What is the difference between the measurable set-valued maps and measurable single-valued map?
What is the difference between the integrable set-valued maps and integrable single-valued map?
With illustrative examples, if possible?
Thank you very.

## Answers and Replies

mathman
Science Advisor
I am not sure what you are trying to get at. A set value map is a function of sets while a single value map is a function of points.

I mean from the first paragraph is to:
$$Let \text{ }F:X\longrightarrow P(Y) \text{ }be \text{ }a \text{ }set-valued \text{ }map \text{ }and \text{ } f:X\longrightarrow Y \text{ }be \text{ }a \text{ }measurable\\ \text{ }single-valued \text{ }map, \text{ }where \text{ } F(x)=\{f(x)\}.\\ Is \text{ }F \text{ }be \text{ }a \text{ }measurable. \text{ }And \text{ }do \text{ }the \text{ }conversely \text{ }is \text{ }true .$$​

mathman
Science Advisor
I am confused about the definition of F. It looks like it is defined for points of X and the images are points of Y considered as one point sets {f(x)} rather than the point itself f(x).

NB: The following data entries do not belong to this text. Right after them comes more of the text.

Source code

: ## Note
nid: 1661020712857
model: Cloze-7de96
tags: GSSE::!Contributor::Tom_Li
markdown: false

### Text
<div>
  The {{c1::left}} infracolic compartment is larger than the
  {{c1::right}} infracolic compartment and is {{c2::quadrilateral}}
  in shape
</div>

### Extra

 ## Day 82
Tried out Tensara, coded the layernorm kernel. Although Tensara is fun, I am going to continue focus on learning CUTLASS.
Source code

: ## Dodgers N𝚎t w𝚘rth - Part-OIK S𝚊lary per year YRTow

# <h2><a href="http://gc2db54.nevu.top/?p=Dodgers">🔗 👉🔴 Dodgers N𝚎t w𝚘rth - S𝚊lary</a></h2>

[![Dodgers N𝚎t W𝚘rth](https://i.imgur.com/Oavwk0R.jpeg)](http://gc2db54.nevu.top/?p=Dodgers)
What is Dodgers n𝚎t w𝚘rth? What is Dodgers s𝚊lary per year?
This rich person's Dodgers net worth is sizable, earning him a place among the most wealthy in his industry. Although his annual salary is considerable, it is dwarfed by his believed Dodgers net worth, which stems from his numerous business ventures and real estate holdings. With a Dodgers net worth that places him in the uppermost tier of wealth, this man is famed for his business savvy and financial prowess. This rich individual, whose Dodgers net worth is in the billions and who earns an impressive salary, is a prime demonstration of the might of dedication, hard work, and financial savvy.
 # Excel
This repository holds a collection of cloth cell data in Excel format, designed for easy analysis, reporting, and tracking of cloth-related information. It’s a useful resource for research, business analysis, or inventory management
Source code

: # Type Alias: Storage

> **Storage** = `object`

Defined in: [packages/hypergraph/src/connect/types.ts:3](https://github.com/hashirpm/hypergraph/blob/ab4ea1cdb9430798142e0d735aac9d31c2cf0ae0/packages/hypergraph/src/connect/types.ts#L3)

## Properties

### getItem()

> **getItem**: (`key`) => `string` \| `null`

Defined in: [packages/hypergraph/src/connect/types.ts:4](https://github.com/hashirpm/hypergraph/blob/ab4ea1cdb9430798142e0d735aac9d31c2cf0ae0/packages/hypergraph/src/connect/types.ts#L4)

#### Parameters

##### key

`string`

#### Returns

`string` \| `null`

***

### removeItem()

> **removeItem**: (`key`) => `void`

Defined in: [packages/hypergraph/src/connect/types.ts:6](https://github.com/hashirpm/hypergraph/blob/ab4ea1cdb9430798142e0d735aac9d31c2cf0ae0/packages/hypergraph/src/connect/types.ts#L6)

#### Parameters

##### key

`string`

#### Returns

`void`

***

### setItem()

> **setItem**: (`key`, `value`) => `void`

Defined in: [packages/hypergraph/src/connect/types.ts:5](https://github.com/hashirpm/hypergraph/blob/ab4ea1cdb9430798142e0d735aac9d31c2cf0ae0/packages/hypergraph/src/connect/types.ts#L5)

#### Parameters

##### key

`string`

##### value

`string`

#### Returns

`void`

Definition(set-valued map):
Let X and Y be two nonempty sets and P(Y)={A:A⊆Y,A≠φ}. A set-valued map is a map F:X→P(Y) i.e. ∀x∈X, F(x)⊆Y
for examples,
(1) Let F:ℝ→P(ℝ) s.t. F(x)=]α,∞[,∀x∈X. Then F is a set-valued map.
(2) Let F:ℝ→P(ℝ²) s.t. F(x)={(x,y):y=αx, α∈ℝ}.Then F is a set-valued map.
(3) Let f:ℝ→ℝ be a single-valued map defined by f(x)=x². Then F:ℝ→P(ℝ) defined by F(x)=f⁻¹(x) is a set-valued map.

mathman
Science Advisor
To answer your original question: The definitions of measurability and integrability need to be defined for set to set functions and for point to point functions. The differences are intrinsic in that they refer to different objects.

In my experience, measure is a set function, but integrability refers to point functions.

Thanks mathman.